【読書】木村元彦『社長・溝畑宏の天国と地獄〜大分トリニータの15年』

日韓ワールドカップのために1994年に実質ゼロから創設された大分トリニータ
ワールドカップの誘致に成功し、チームは地方の資金力の乏しいクラブでスポンサー探しに奔走しながらチーム創設わずか15年の2008年のナビスコカップで「日本一」に輝いた。その成功物語は、サッカーによる地域活性化の模範例として語られていた。

2009年末、チームの2部降格と資金ショートが問題となるまでは。

その大分トリニータのチーム創設から現在までを、私財も家族も投げ打って大分トリニータに尽くした前社長・溝畑宏(現観光庁長官)のサクセス・ストーリーと挫折を中心に、スポンサー、地元の人々、選手、フロントなどから語ったのが本書である。

著者は『オシムの言葉』でお馴染み、木村元彦氏。
情緒的かつ主観的な部分は若干鼻につく人もいるかもしれないが、「読ませる」ということでは申し分ないライターだ。

感想は一言。
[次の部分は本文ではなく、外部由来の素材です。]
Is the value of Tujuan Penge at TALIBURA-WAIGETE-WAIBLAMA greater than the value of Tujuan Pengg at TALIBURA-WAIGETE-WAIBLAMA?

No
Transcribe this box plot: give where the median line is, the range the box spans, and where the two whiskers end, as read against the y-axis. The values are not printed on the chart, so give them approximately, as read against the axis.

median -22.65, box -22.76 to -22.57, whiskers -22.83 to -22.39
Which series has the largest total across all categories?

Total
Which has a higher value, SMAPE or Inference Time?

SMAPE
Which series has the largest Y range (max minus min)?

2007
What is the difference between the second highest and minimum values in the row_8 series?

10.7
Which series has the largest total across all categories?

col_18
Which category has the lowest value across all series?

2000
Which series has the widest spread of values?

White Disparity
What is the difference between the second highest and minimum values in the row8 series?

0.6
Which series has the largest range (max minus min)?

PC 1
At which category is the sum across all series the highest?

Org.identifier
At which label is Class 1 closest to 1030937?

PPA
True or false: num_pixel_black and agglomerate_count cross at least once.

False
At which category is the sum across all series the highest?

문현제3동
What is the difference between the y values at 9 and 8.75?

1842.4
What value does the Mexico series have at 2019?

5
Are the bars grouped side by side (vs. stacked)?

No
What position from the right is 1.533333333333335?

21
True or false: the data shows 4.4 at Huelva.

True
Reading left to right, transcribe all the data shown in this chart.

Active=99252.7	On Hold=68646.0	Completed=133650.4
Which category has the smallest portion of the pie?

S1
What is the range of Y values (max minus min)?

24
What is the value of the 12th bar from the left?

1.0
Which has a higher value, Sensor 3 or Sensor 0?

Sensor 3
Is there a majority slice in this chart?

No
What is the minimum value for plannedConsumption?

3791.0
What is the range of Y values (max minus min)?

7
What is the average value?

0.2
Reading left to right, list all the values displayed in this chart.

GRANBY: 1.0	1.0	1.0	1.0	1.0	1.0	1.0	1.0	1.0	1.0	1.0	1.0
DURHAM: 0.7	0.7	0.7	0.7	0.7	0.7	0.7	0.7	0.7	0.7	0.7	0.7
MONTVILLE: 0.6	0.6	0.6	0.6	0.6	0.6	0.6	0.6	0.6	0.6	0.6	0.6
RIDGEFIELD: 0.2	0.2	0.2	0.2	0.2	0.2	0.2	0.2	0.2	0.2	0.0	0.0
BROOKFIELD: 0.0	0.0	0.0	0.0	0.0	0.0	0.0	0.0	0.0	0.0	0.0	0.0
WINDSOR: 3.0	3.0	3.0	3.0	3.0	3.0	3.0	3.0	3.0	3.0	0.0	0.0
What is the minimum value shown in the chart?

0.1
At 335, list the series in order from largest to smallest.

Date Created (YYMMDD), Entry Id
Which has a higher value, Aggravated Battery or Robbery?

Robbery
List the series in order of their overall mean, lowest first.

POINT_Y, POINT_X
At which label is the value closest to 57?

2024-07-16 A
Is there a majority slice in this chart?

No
「すごい本を読んだ」。年に数回あるかないかの衝撃を受けた。
確かに物語は現代のプロジェクトXといえなくもない。しかし、プロジェクトXにない黒さ、血みどろさは、引き付けられるようであった。

僕が印象的だったのは、終章の同じ地元、由布院温泉の町おこしになぞらえた部分。サッカーとは関係ないが、引用させていただく。

由布院の町づくりは中谷健太郎さん(亀の井別荘総支配人、地方生活圏研究所代表)、溝口薫平さん(由布院 玉の湯会長、由布院商工会会長)が二人三脚で行って大きな成功を収めた。中谷さんはムラの秩序を超えて、新たな構想を描き、実現した『改革者』で、溝口さんはムラの論理をわきまえて改革と秩序の間を結んだ『調整者』。溝畑さんにはもうひとり、溝口さんのような人が必要だった。」

「改革者」と「調整者」の必要性。
地域活性化も、あらゆる組織の改革も同じだと、痛感させられた。

とにかく、Jリーグに関心を持つすべての人は必読。

(僕のような)「地域活性化」に関心をもつ人も必読。

とにかく文句なしにオススメ。ぜひ読んでみてください。損はさせません。

内容とは関係ないけど、溝畑氏に入省を勧めた自治官僚たちが実名で出てくるのも業界人的にはツボでした。

(おまけ)しかし、先週の金曜日「あの」八重洲ブックセンターに行ったら、「大量の取り置きが入っていて在庫がない」って言われた。あの「大量の取り置き」はなんだったんだろう??